E’ meraviglioso : eccomi qui di nuovo dopo molti anni a commentare un nuovo album di David Bowie.
L’8 gennaio 2016 è uscito “Blackstar”, album attesissimo e già celebratissimo del nostro Duca Bianco, come ancora ci piace chiamarlo.
“Blackstar” è un lavoro raffinato in tutto e per tutto: dagli arrangiamenti, ai testi ricercati nonché alla produzione ed il mixaggio.
Ricordiamo in breve i musicisti qui utilizzati: Tim Lefebvre al basso, Mark Giuliana alla batteria e percussioni, Donny McCaslin al sassofono e flauto, Ben Monder alla chitarra elettrica, Jason Lindner al piano organo e tastiera, James Murphy alle percussioni e Tony Visconti che si occupa dell’orchestra di archi e che naturalmente è anche il co-produttore, ingegnere del suono e responsabile del mixaggio. Come assistente ingegnere del suono abbiamo un promettente giovane talento, una giovane donna, Erin Tonkon, che è anche corista occasionale nel brano “Tis a Pity She Was A Whore”.
David Bowie ha cominciato a scrivere e a preparare delle demo per questo album già appena concluse le session di “The Next Day”, uscito nel marzo del 2013.
Due dei brani già pubblicati lo scorso anno “Sue (Or In A Season Of Crime” e “Tis a Pity She Was A Whore” sono stati registrati nuovamente e modificati. Nel secondo inoltre Donny McCaslin sostituisce Bowie al sassofono.
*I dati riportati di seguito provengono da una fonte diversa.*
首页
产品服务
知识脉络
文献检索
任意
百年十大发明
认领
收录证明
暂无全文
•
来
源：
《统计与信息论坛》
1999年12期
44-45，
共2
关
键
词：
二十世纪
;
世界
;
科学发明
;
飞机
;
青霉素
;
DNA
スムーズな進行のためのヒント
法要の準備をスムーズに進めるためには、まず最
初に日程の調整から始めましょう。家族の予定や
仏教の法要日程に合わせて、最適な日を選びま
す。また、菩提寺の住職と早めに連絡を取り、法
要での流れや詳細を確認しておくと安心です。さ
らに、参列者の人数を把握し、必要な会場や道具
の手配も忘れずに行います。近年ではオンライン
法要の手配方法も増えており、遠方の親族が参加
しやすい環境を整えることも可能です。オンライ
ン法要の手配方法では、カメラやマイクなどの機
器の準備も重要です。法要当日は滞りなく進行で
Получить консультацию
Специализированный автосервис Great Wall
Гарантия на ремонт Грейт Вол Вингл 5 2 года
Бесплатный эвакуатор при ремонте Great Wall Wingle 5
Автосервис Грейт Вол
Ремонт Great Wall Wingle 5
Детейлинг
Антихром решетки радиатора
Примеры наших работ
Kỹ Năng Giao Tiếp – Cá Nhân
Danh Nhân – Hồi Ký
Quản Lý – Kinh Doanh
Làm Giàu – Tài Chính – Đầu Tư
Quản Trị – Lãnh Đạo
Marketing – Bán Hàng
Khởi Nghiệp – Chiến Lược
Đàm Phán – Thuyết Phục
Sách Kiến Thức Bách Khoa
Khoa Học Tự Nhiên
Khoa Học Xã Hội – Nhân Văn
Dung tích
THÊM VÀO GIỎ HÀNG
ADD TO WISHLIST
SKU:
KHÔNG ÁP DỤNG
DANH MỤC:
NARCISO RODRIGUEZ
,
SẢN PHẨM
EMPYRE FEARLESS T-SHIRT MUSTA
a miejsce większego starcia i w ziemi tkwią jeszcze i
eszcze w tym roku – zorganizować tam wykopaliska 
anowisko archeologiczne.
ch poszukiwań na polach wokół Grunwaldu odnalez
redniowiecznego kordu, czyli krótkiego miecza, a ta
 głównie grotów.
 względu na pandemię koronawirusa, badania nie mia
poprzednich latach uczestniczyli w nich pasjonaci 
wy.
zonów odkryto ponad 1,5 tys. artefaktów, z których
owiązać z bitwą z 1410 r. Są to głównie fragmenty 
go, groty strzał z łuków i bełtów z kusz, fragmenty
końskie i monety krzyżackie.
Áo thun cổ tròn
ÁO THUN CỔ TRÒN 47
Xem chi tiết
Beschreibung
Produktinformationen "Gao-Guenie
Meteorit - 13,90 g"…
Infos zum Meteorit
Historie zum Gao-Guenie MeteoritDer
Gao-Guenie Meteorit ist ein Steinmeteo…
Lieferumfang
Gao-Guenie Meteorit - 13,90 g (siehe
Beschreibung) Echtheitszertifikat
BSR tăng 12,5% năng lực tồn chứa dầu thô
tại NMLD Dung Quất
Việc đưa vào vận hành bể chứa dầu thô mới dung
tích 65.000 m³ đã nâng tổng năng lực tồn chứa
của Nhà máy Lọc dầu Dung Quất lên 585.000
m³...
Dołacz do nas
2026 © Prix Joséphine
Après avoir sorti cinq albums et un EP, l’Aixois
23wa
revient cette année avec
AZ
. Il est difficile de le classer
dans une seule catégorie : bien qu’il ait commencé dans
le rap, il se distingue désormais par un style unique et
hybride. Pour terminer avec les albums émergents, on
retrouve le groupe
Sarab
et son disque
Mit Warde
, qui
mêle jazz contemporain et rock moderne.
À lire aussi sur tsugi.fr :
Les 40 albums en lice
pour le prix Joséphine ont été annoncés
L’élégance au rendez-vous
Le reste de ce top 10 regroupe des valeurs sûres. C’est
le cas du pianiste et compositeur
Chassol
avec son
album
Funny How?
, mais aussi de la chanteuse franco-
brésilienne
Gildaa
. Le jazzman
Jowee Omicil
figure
L’album si apre con la bellissima “Blackstar” della durata di quasi 10 minuti, di cui abbiamo già apprezzato la pubblicazione accompagnata dal fantastico video diretto da Johan Renck lo scorso 19 novembre.
Segue la nuova versione di “Tis a Pity She Was A Whore” ispirata da una tragedia di John Ford, stupenda nel suo arrangiamento rock-jazz. La voce di Bowie ci riporta ai vecchi tempi echeggiando vagamente il suo già validissimo tentativo di fare incontrare i due generi (il jazz ed il rock) nel suo album del 1993 “Black Tie White Noise”.
“Lazarus” già pubblicata in download digitale il 17 dicembre scorso, inclusa nell’omonimo musical ancora in programmazione presso The New York Theather Workshop, Off-Broadway New York, rimane notevole nell’arrangiamento e nell’autobiografico testo.
“Sue (Or In A Season Of Crime)” racchiude in se tutto lo spirito dell’album. E’ elegante nel suo ritmo, della batteria in particolare, quasi da film giallo ed è decisamente migliorata in questa nuova versione rispetto al demo pubblicato nel 2015. La voce di Bowie è più decisa e curata così come tutti gli strumenti.
“Girl Loves Me” è il brano più controverso. Impossibile definirlo: è jazz? E’ rock? No è addirittura rock elettronico (!), collocabile nell’epoca dei primi anni 80. Sembra quasi che qui poi Bowie si sia divertito a giocare con la sua voce sovrapponendola più volte in un misterioso effetto.
“Dollar Days” è magnifica nella sua apertura di tastiera e sassofono. Man mano che il brano prosegue si aggiungono ad uno ad uno gli altri strumenti e gli archi sfociando nel bellissimo assolo di sassofono. Grande l’interpretazione vocale di Bowie. Un brano che farà storia e che non potremmo non immaginare nella colonna sonora di qualche film.
L’album si chiude con “I Can’t Give Everything Away”. Un brano che rassicura: mentre ci fa pensare al vecchio Bowie nello stesso tempo ci da la speranza che non è ancora finita, la storia continua e lui ha ancora molto da raccontare.
Stavamo ancora assaporando l’ascolto di “The Next Day” inevitabilmente colpiti dal sua pubblicazione inaspettata dopo 10 anni di silenzio, ma oggi “Blackstar” è una piacevole sorpresa, dal momento che molti anche se nella paziente attesa, vi si saranno accostati con un certo scetticismo.
Bowie ha suggellato completamente il suo ritorno. Il Duca è tornato e spero che rimanga con noi ancora per lungo tempo. Resto in attesa fiduciosa in un prossimo nuovo album rock.